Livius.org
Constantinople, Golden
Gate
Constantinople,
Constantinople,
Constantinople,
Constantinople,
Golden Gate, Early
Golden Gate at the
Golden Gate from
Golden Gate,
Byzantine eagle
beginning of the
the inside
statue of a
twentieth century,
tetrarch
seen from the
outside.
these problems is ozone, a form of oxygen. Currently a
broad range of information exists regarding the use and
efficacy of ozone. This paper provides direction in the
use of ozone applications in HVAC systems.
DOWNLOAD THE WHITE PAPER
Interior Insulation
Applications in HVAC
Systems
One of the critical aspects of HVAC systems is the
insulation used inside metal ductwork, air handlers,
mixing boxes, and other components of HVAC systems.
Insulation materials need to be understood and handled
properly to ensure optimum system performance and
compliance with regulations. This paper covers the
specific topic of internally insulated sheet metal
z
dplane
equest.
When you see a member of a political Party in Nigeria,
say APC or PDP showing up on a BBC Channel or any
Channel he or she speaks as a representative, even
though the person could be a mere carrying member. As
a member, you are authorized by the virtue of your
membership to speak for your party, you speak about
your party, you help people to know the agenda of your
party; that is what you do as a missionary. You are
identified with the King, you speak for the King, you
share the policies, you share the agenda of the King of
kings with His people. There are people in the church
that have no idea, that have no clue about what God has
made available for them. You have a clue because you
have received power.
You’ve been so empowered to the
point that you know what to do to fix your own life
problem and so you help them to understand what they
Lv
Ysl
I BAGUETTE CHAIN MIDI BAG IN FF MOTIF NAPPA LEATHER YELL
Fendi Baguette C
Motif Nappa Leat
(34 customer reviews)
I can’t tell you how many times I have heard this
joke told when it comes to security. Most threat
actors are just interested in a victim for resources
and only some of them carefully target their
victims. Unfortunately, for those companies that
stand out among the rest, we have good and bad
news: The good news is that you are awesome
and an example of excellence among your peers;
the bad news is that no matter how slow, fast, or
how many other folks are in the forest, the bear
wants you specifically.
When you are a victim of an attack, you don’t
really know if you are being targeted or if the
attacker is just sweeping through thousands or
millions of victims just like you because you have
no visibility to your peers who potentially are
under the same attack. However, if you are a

> [EXERCISE GOAL]:
Could you render the stretch from the start of the items through the line containing "these problems is" as a Markdown table with a Row column for the row number and a Line column for that line's text, leaving out any blank lines?

> [YOUR SOLUTION]:
| Row | Line |
|---|---|
| 1 | Livius.org |
| 2 | Constantinople, Golden |
| 3 | Gate |
| 4 | Constantinople, |
| 5 | Constantinople, |
| 6 | Constantinople, |
| 7 | Constantinople, |
| 8 | Golden Gate, Early |
| 9 | Golden Gate at the |
| 10 | Golden Gate from |
| 11 | Golden Gate, |
| 12 | Byzantine eagle |
| 13 | beginning of the |
| 14 | the inside |
| 15 | statue of a |
| 16 | twentieth century, |
| 17 | tetrarch |
| 18 | seen from the |
| 19 | outside. |
| 20 | these problems is ozone, a form of oxygen. Currently a |